Who doesn’t love a daring adventure story when she sees it? And when it’s a non-fiction picture book? All the better. When it features a brave lass at the helm? Unbeatable. And there we have Dare the Wind: The Record-breaking Voyage of Eleanor Prentiss and the Flying Cloud by Tracey Fern and illustrated by Emily Arnold McCully, published only last month by Farrar, Straus and Giroux.

Dare the Wind tells the story of young Ellen Prentiss, who was born “with saltwater in her veins.” Her father nurtured her interest in the sea, and Ellen learned navigate and sail on her own. When Ellen grew up, her love for adventure never waned, and her husband was given command of a clipper ship built for speed. With the Gold Rush on, Ellen raced from New York, around the tip of Cape Horn, and into San Francisco to stake her fortune. She not only navigated the clipper safely, but she set the world record for speed along the way.

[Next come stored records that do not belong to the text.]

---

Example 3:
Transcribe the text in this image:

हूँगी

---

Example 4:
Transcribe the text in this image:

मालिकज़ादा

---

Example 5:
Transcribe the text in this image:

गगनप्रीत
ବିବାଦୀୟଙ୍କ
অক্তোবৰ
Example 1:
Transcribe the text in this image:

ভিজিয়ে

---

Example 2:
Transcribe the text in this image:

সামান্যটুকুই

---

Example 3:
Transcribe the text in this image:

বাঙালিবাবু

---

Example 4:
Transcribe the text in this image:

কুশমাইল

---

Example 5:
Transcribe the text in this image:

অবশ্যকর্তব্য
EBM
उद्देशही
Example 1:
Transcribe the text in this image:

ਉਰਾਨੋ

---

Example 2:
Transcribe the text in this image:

Question: You’re a Massachusetts gal, and so was Ellen Prentiss. Is that what drew you to her story? Could you talk about the “ah-ha” moment when you decided to write a book about this daring seafarer?

Tracey Fern: I’m always on the lookout for great real-life stories that feature a unique person mixed with a dash of adventure or discovery.  My “ah-ha” moment came when I picked up David Shaw’s book, Flying Cloud, on a whim.  I knew instantly that I had to write about Ellen. Ellen’s story – a young woman performing a traditionally male role, clipper ships, a race, storms – had it all! It was an added bonus that she was from Marblehead, Massachusetts, which is one of my favorite towns.  I love walking the narrow, cobbled streets, imagining Ellen learning to navigate ships in the harbor.